Dans le Massachussetts, un sombre DJ du nom de Dick Smith écoute nonchalamment la face B et tombe sur cette chanson qu’il trouve géniale. Il commence à la diffuser régulièrement. La chanson explose localement, puis dans l’état, puis dans le pays. En 1962, elle est numéro un partout dans le monde. Miriam Makeba chante sa propre version (superbe) à l’anniversaire de JFK juste avant que Marilyn ne fasse son célèbre « happy birthday ». Les astronautes de Cap Canaveral l’écoutent avant de décoller. En France, Henri Salvador en fait une version déclinée en de multiples langues. Finalement, Solomon Linda entend la version des Tokens, il est fier que sa chanson soit passée à la postérité. Malheureusement atteint d’une maladie des reins, il meurt la même année dans le dénuement le plus complet, dormant par terre et mangeant des pattes de poulet, sa femme n’ayant même pas l’argent pour une pierre tombale.

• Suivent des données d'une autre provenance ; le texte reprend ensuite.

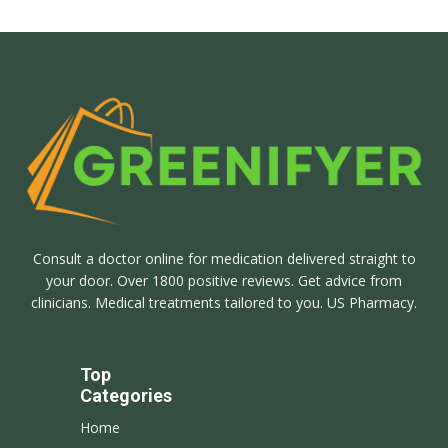
Consult a doctor online for medication delivered straight to
your door. Over 1800 positive reviews. Get advice from
clinicians. Medical treatments tailored to you. US Pharmacy.
Top
Categories
Home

« Mbube » est la plus connue des mélodies ayant émergée d’Afrique. Reprise par plus de 160 groupes, chantée dans les stades, les écoles, au coin du feu, chantée par tous les peuples de la terre à toutes occasions, on estime qu’elle a générée plus de 20 millions de dollars de royalties. Elle est entrée si loin dans la conscience humaine qu’elle est devenue une chanson que le monde entier connait, génération après génération. L’histoire de la chanson de Solomon représente bien l’héritage que le monde doit à l’Afrique et comment, en retour, il se comporte avec elle. La musique pop d’aujourd’hui doit tout aux transfuges rag’time, rap, blues, soul, eux-mêmes issus des rivières de sang versées par l’Afrique pour remplir des bateaux d’esclaves destinés aux plantations. Il était dans la nature de ses transactions que l’homme noir donne plus qu’il ne reçoive, pour ne finir avec rien. Solomon spolié, mort dans la misère, ne savait même pas qu’il était dans son droit de revendiquer des droits d’auteur. Humble, il est mort heureux de savoir que sa musique plaisait.
Epilogue
Solomon est vénéré par les zoulous, dont la musique porte désormais le nom de « Mbube music ». En 1980, une pierre tombale a été placée sur sa tombe. Après une lutte menée aux noms de ses descendants, les arrières petits-enfants Linda touchent aujourd’hui des royalties sur la chanson. Cette histoire, cette reconquête du nom, a été effectuée grâce à Rian Malan dans un article d’investigation écrit pour Rolling Stones en l’an 2000 (In the Jungle, Rian Malan).